Le capitalisme expliqué à ma petite-fille
(en espérant qu’elle en verra la fin)
Jean Ziegler
Éditions du Seuil
Paris, 2018
115 pages

Ancien rapporteur spécial de l’ONU pour le droit à l’alimentation, Jean Ziegler a vu de ses propres yeux les affres du capitalisme sur les populations pauvres. Mais il ne peut nier les bienfaits d’un système qui profite à une minorité privilégiée. Que faire ?

Extrait d’un dialogue entre le sociologue et sa petite-fille. 

– L’autre soir, maman m’a appelée, tout excitée : tu passais à la télévision et tu discutais du capitalisme avec un homme apparemment très aimable, mais vous n’étiez d’accord sur rien. Je n’ai pas compris grand-chose à votre querelle, pourtant tu avais l’air assez fâché. Pourquoi ?

– Tu as raison Zohra, j’étais en colère.
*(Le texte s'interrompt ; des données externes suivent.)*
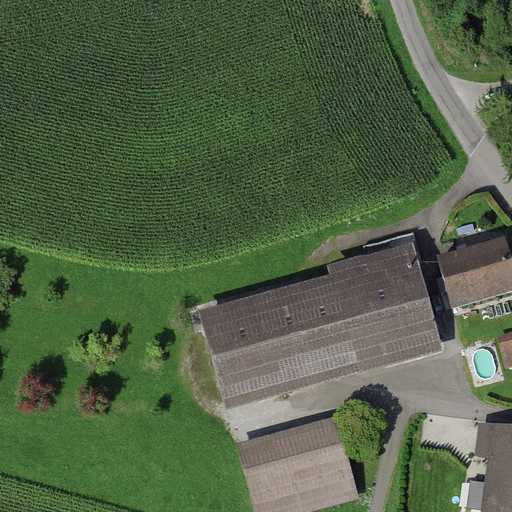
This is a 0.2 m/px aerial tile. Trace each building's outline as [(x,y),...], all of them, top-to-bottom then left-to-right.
[(441,270),(455,319),(511,302),(511,257),(510,250),(441,270)] [(204,322),(227,404),(447,342),(424,260),(204,322)] [(511,333),(500,337),(510,369),(511,368),(511,333)] [(511,511),(511,431),(488,429),(478,511),(511,511)] [(341,433),(242,462),(256,511),(310,511),(360,497),(341,433)]
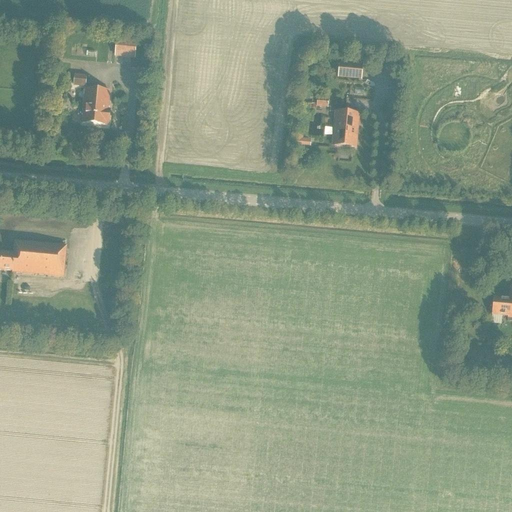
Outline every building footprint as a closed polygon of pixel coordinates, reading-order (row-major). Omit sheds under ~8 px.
[(115,56),(134,57),(136,41),(117,40),(115,56)] [(338,79),(362,80),(363,66),(339,64),(338,79)] [(75,75),(74,87),(86,87),(87,75),(75,75)] [(109,110),(110,91),(86,88),(83,123),(107,125),(108,123),(110,123),(111,110),(109,110)] [(329,101),(318,100),(317,107),(328,108),(329,101)] [(360,114),(340,112),(336,112),(333,146),(357,148),(360,114)] [(296,147),(310,148),(311,142),(301,141),(302,136),(296,135),(296,147)] [(13,273),(64,278),(67,246),(17,241),(16,254),(0,252),(0,270),(13,272),(13,273)] [(494,298),(493,316),(503,316),(508,317),(508,322),(511,322),(511,286),(511,287),(511,299),(494,298)]
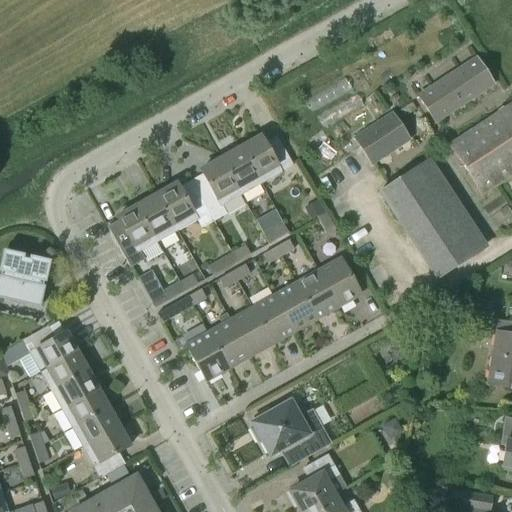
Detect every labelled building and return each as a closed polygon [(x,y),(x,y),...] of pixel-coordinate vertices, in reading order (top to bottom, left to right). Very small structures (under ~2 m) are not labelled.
[(476,59),(417,97),(435,123),(493,85),(476,59)] [(511,174),(511,103),(447,147),(479,196),(511,174)] [(412,104),(399,112),(403,118),(416,110),(412,104)] [(354,139),(371,165),(408,141),(391,115),(354,139)] [(240,149),(260,185),(291,167),(278,142),(266,149),(260,138),(240,149)] [(240,149),(220,160),(240,196),(260,185),(240,149)] [(199,172),(205,183),(194,189),(208,214),(212,221),(225,214),(221,206),(240,196),(220,160),(199,172)] [(486,248),(428,160),(378,193),(436,281),(486,248)] [(176,185),(156,196),(176,232),(196,221),(200,228),(212,221),(208,214),(194,189),(182,196),(176,185)] [(156,243),(176,232),(156,196),(136,207),(156,243)] [(324,213),(317,201),(303,208),(310,221),(324,213)] [(138,253),(156,243),(136,207),(115,219),(117,222),(107,228),(129,268),(143,260),(138,253)] [(323,232),(332,227),(325,213),(316,219),(323,232)] [(274,241),(287,234),(282,225),(269,232),(274,241)] [(280,257),(280,258),(293,250),(288,241),(275,248),(280,257)] [(235,263),(249,255),(244,246),(230,254),(235,263)] [(275,248),(274,248),(261,256),(266,265),(280,257),(275,248)] [(22,305),(23,302),(38,305),(41,295),(43,287),(41,287),(42,282),(44,283),(46,275),(45,275),(48,264),(2,254),(0,264),(0,296),(8,299),(8,302),(22,305)] [(206,268),(211,277),(235,263),(230,254),(206,268)] [(317,273),(336,307),(359,294),(340,261),(317,273)] [(244,266),(231,273),(236,282),(249,275),(244,266)] [(236,282),(231,273),(217,280),(223,289),(224,289),(236,282)] [(317,273),(295,286),(314,319),(336,307),(317,273)] [(191,276),(178,283),(183,292),(196,285),(191,276)] [(170,300),(183,292),(178,283),(165,290),(170,300)] [(295,286),(273,298),(292,332),(314,319),(295,286)] [(187,298),(192,307),(205,299),(200,290),(187,298)] [(179,314),(192,307),(187,298),(173,305),(179,314)] [(273,298),(251,310),(270,344),(292,332),(273,298)] [(230,323),(229,323),(248,356),(270,344),(251,310),(230,323)] [(229,323),(230,323),(225,314),(217,319),(222,327),(207,335),(226,369),(248,356),(229,323)] [(483,331),(495,333),(487,384),(511,387),(511,322),(485,319),(483,331)] [(39,373),(74,353),(64,333),(52,339),(46,328),(22,342),(39,373)] [(204,381),(226,369),(207,335),(185,348),(204,381)] [(74,353),(39,373),(49,391),(85,372),(74,353)] [(85,372),(49,391),(60,410),(96,390),(85,372)] [(96,390),(60,410),(71,429),(106,409),(96,390)] [(13,395),(18,409),(28,406),(23,391),(13,395)] [(293,464),(329,445),(310,412),(298,419),(289,402),(268,414),(266,410),(252,418),(254,422),(250,424),(252,427),(249,429),(257,443),(260,441),(269,457),(281,449),(285,450),(293,464)] [(28,406),(18,409),(23,423),(33,420),(28,406)] [(0,410),(0,413),(4,425),(14,422),(9,407),(0,410)] [(106,409),(71,429),(81,448),(117,428),(106,409)] [(511,470),(511,419),(503,418),(498,446),(505,447),(501,469),(511,470)] [(14,422),(4,425),(9,439),(18,436),(14,422)] [(81,448),(98,479),(123,465),(117,454),(128,448),(117,428),(81,448)] [(27,437),(32,450),(42,447),(43,447),(42,445),(47,443),(44,432),(39,434),(38,433),(27,437)] [(37,465),(47,461),(42,447),(32,450),(37,465)] [(13,452),(18,466),(28,462),(23,448),(13,452)] [(299,511),(303,511),(332,496),(346,488),(327,456),(301,470),(308,481),(284,494),(292,509),(297,507),(299,511)] [(28,462),(18,466),(22,480),(32,477),(28,462)] [(153,511),(134,478),(72,511),(153,511)] [(49,489),(53,500),(69,495),(65,484),(49,489)] [(158,502),(165,498),(161,490),(154,493),(158,502)] [(449,504),(459,506),(459,511),(492,511),(489,511),(491,497),(451,490),(449,504)] [(332,496),(303,511),(356,511),(351,502),(339,509),(332,496)] [(33,511),(44,511),(41,502),(31,506),(33,511)]
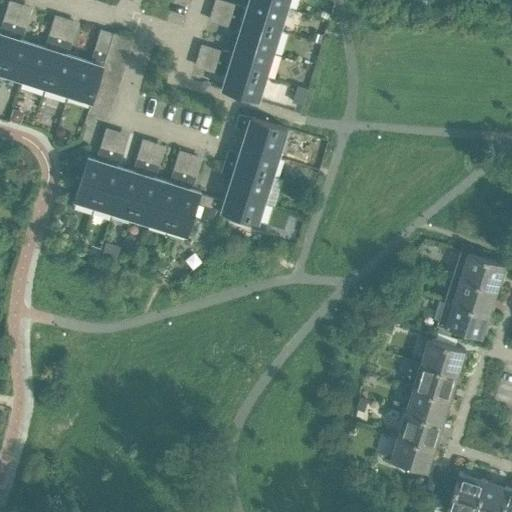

Cet homme en face de moi s’appelle Peter Brabeck-Letmathe, c’est le président de Nestlé, la société transcontinentale de l’alimentation la plus puissante du monde. Nestlé, qui a été fondée il y a cent cinquante ans dans la petite Suisse, est aujourd’hui la vingt-septième des plus puissantes entreprises de la planète.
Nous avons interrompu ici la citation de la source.